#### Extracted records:
◇ ◇ ◇ ◇ ◇

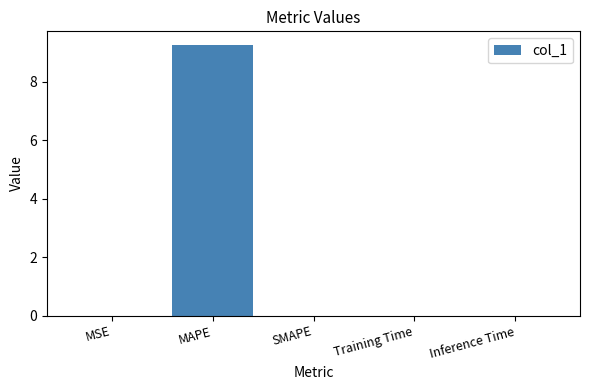

True or false: the data shows 3.7 at SMAPE.

False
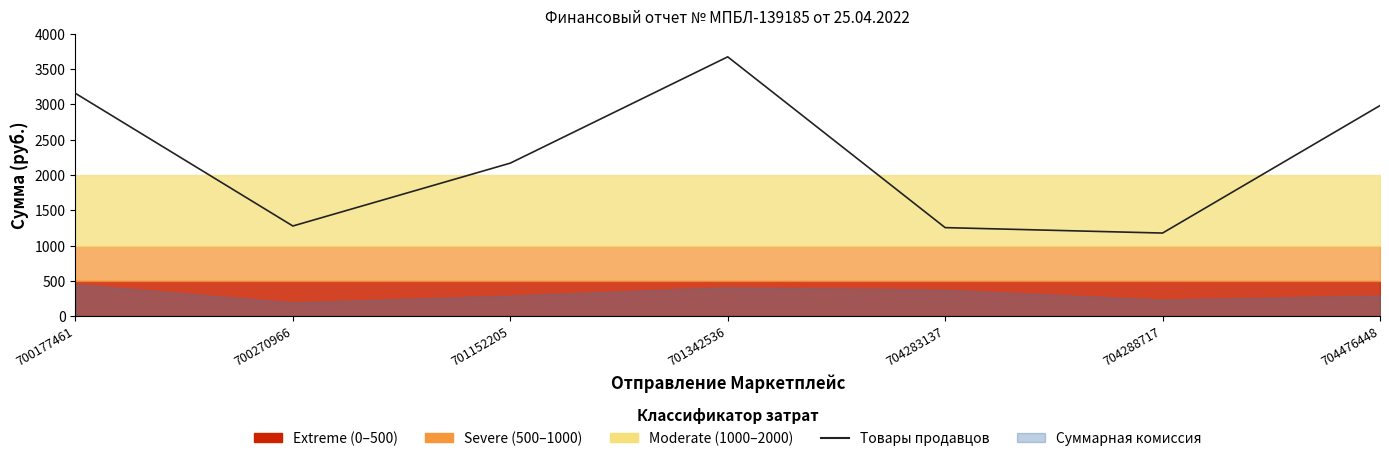

What is the average value?

2243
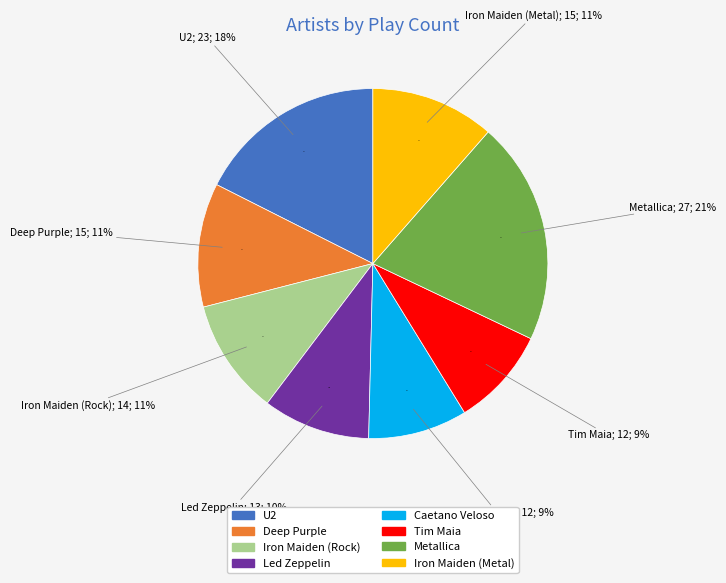

To the nearest percent, what percentage of the pie is Iron Maiden (Rock)?

11%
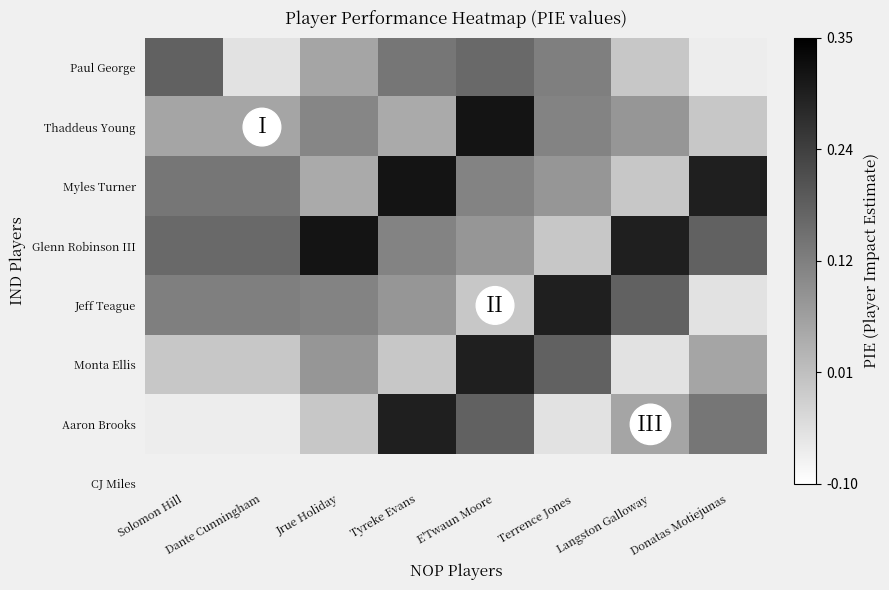

At which category does the chart reach its minimum across all series?

Donatas Motiejunas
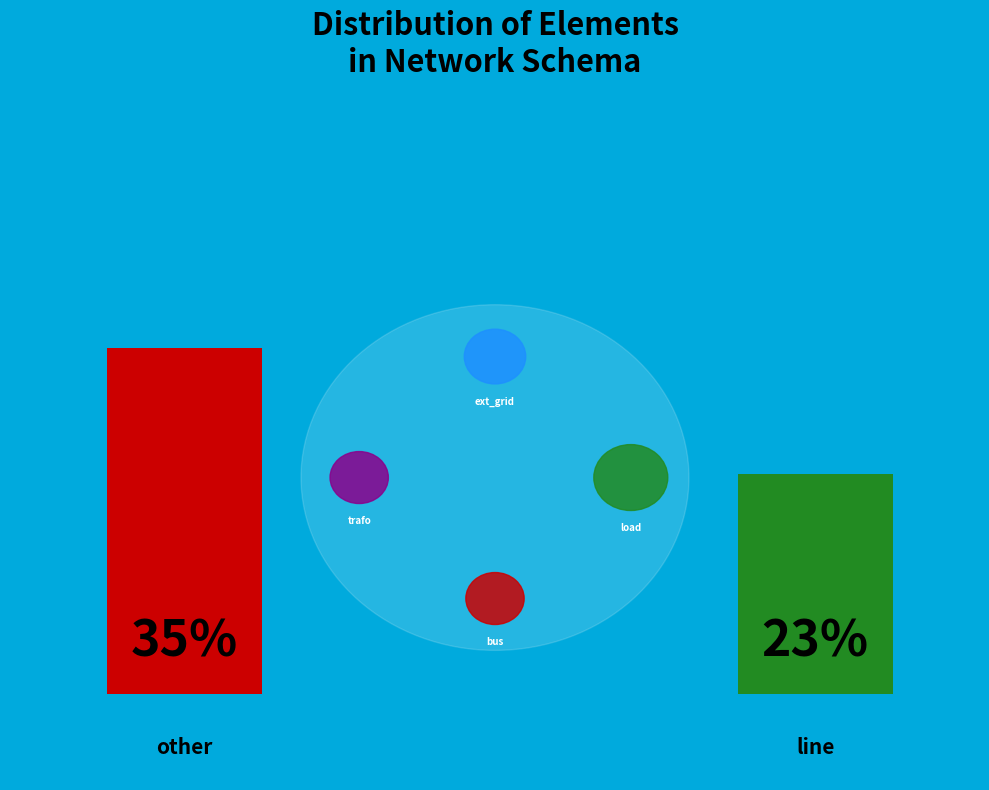

Is trafo the majority of the pie?

No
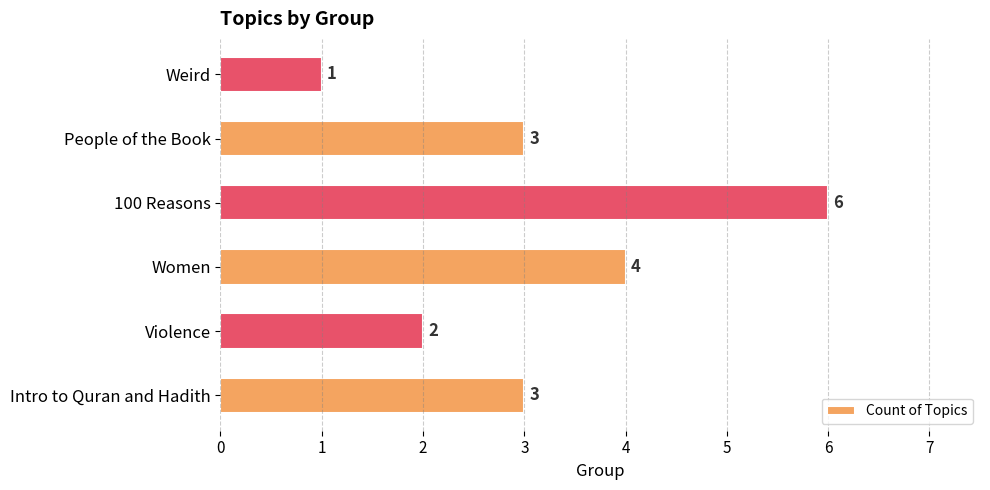

Which category has the highest value across all series?

100 Reasons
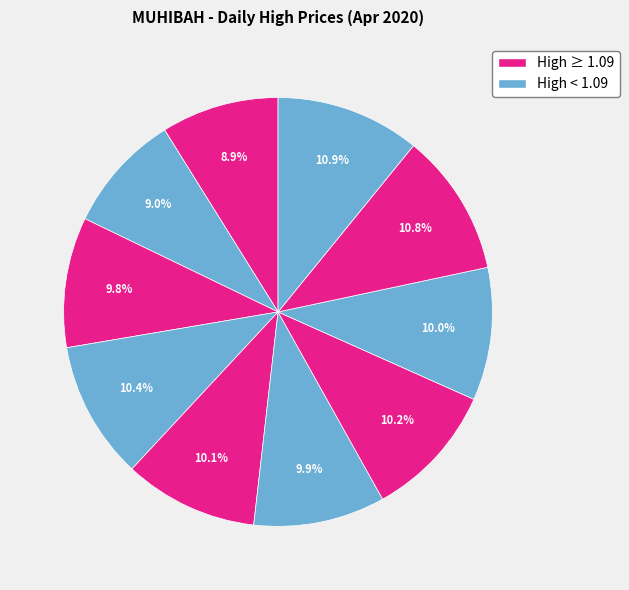

How many slices are in this pie chart?

10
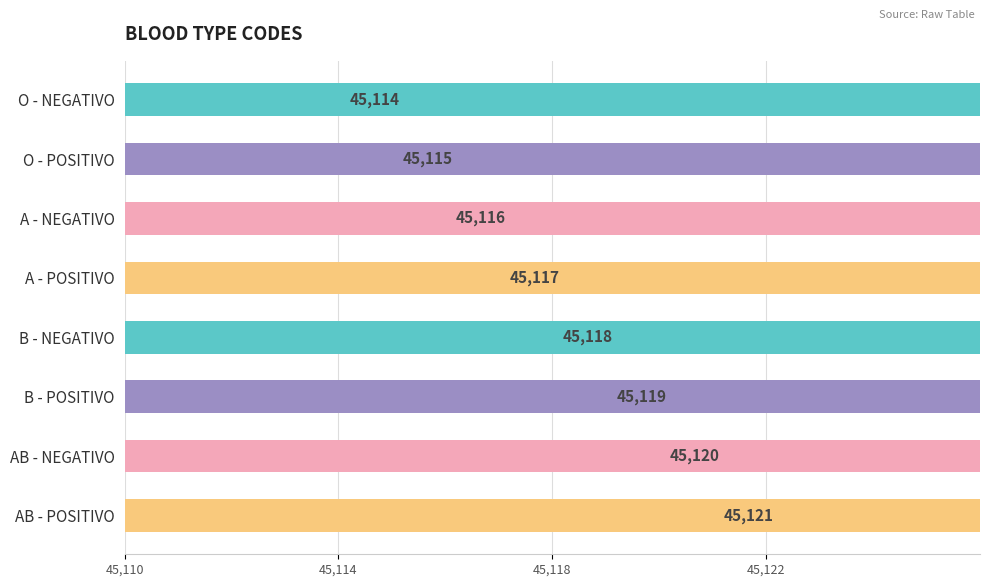

How many data points are less than 45118?

4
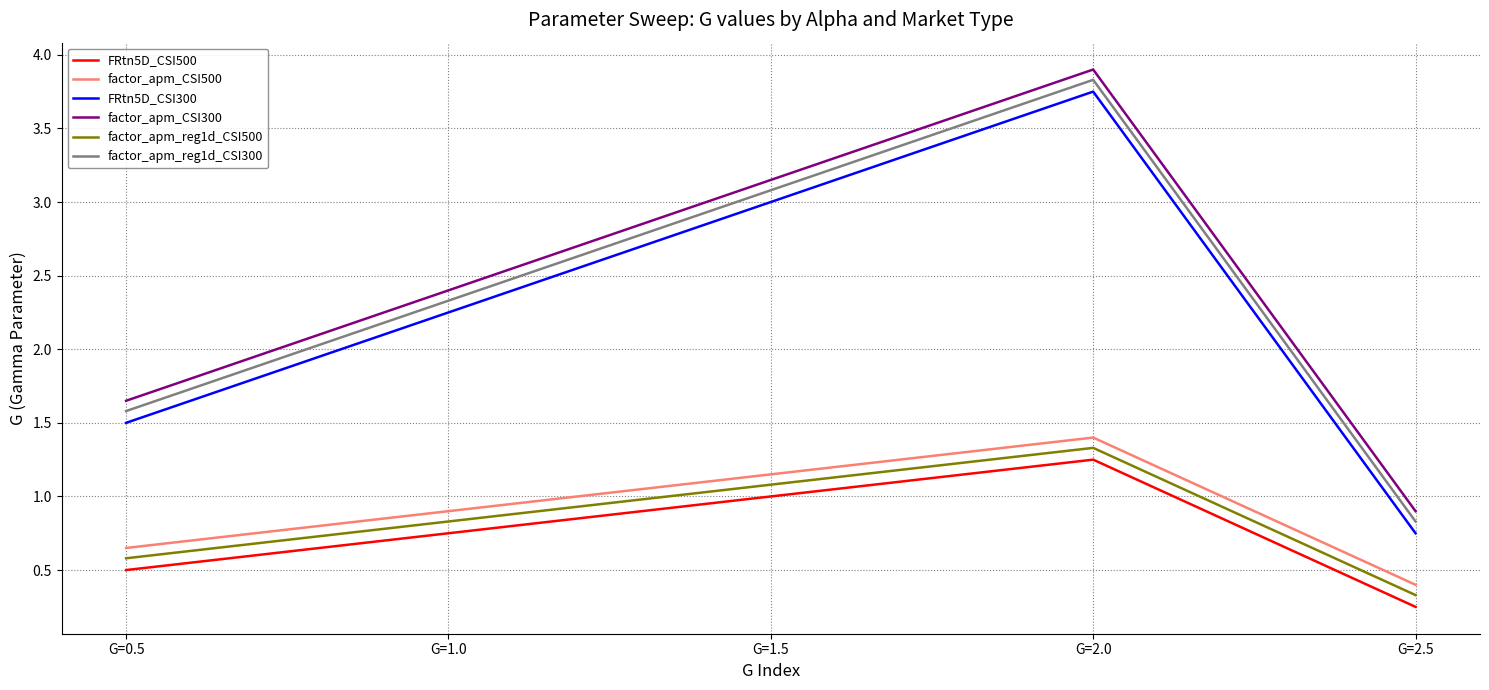

Which category has the lowest value in the factor_apm_reg1d_CSI500 series?

G=2.5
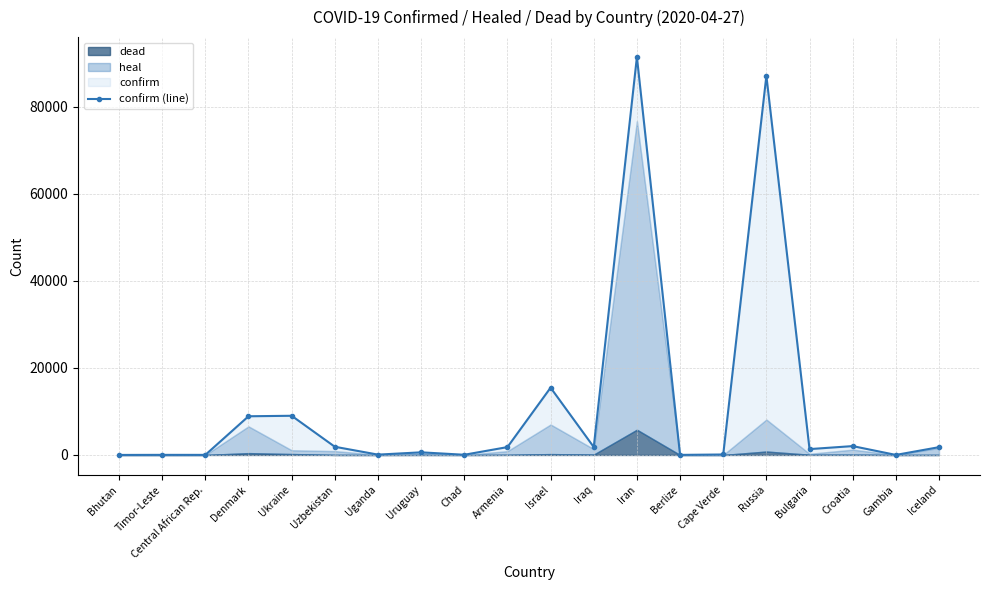

What is the difference between the maximum and minimum values?

91465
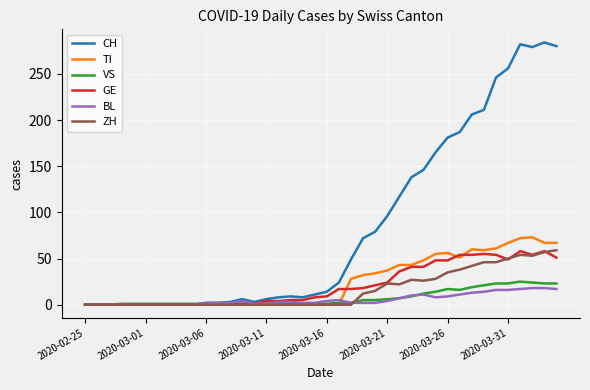

Which series has the largest total across all categories?

CH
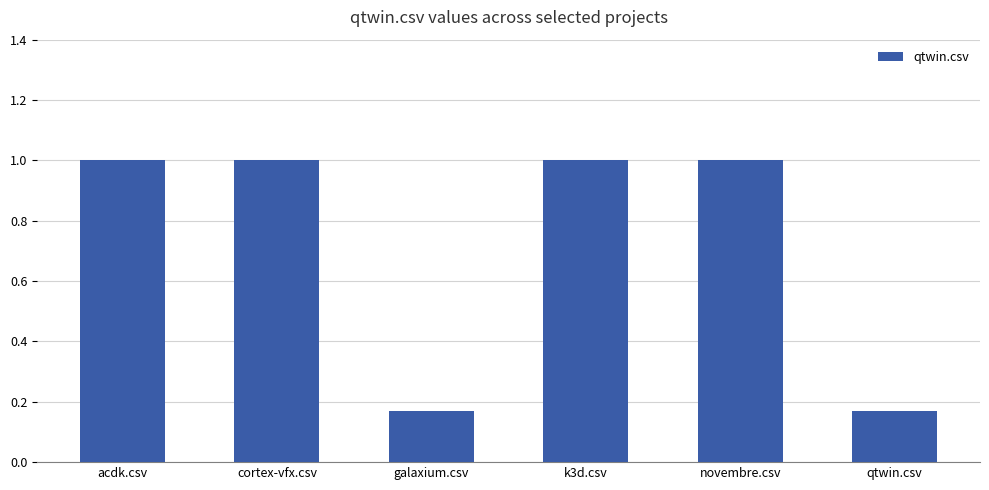

What is the maximum value shown in the chart?

1.0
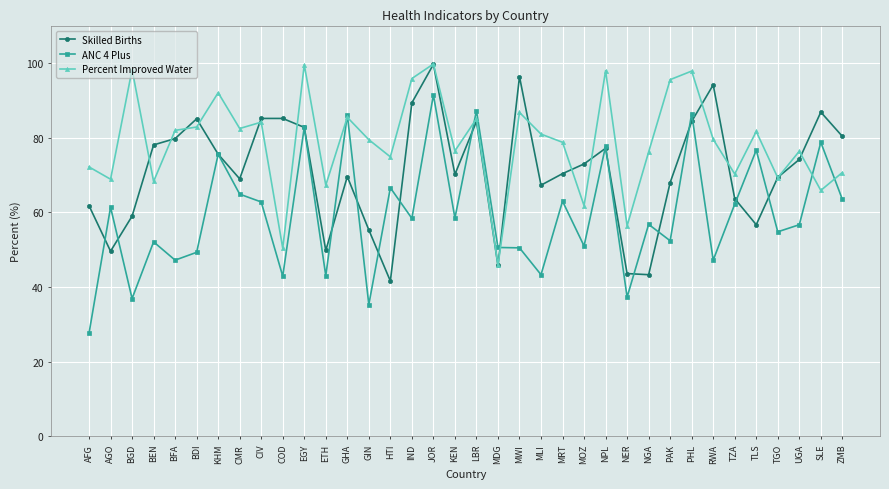

How many data points in Skilled Births are less than 73?

18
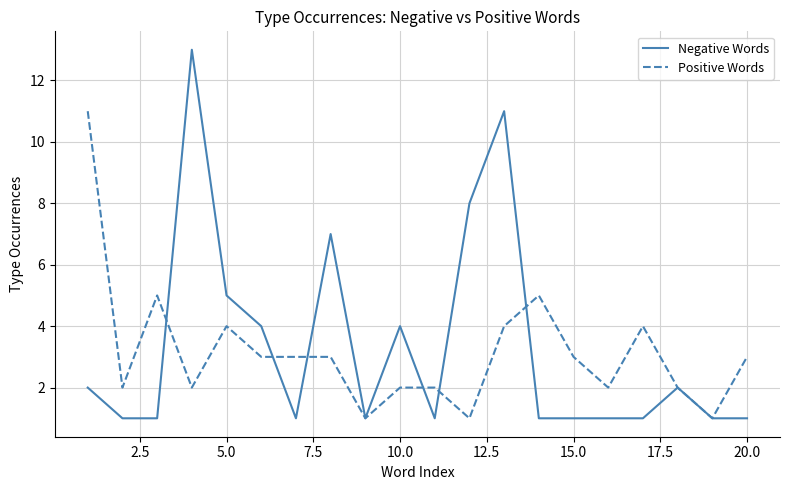

Which series has the largest range (max minus min)?

Negative Words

◇ ◇ ◇ ◇ ◇

#### PROMPT:
How many lines in the records above contain the word "largest"? Reply with the number alone.

#### TASK SOLUTION:
2